Suthutvoravut U; Hathirat P; Sirichakwal P; Sasanakul W; Tassaneeyakul
A; Feungpean B
J Med Assoc Thai 1993 Oct;76 Suppl 2:146-52
Vitamin E and selenium
statuses were studied in thalassemic children in comparison with 16 normal
controls. Twelve Hb H disease, 46 beta-thal/Hb E and 7 beta-thal major
patients had lower plasma vitamin E level than controls but plasma vitamin
E/total lipids ratio of Hb H disease subjects was not different from normal.

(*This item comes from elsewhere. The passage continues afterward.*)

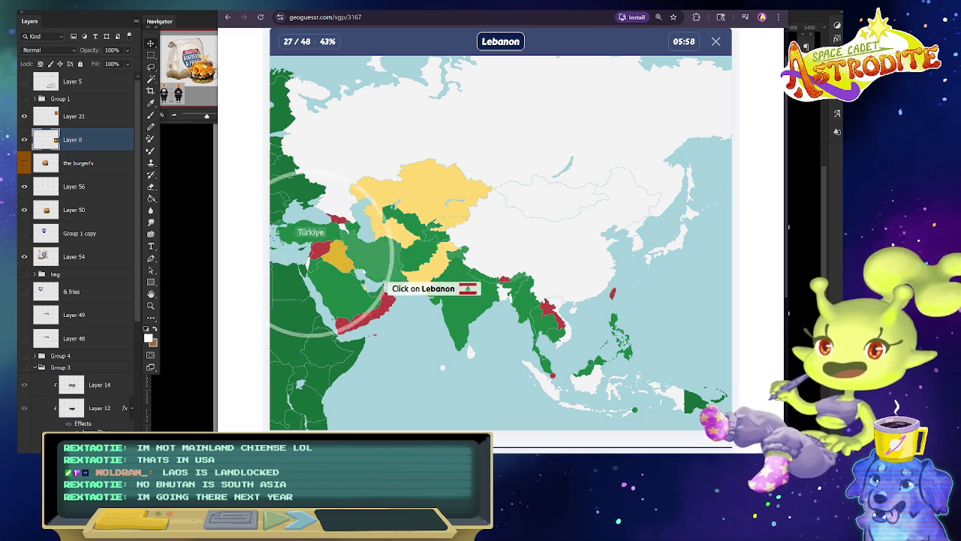
click(301, 274)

Twelve Hb H disease and 33 beta-thal/Hb E patients had normal RBC Se but
increased RBC GSH-Px activity. Ten vitamin E-deficient thalassemic subjects
had been supplemented with 200 mg of oral vitamin E for 4-8 weeks. After
supplementation, their plasma vitamin E increased and H2O2 hemolysis decreased
to normal values. Their RBC GSH-Px activity also decreased but hematocrit
did not change significantly. The results demonstrate that some types
of thalassemic patients have vitamin E deficiency and support that vitamin
E and selenium have related functions in the prevention of RBC oxidation.
Vitamin E supplementation increased RBC resistance to oxidative damage.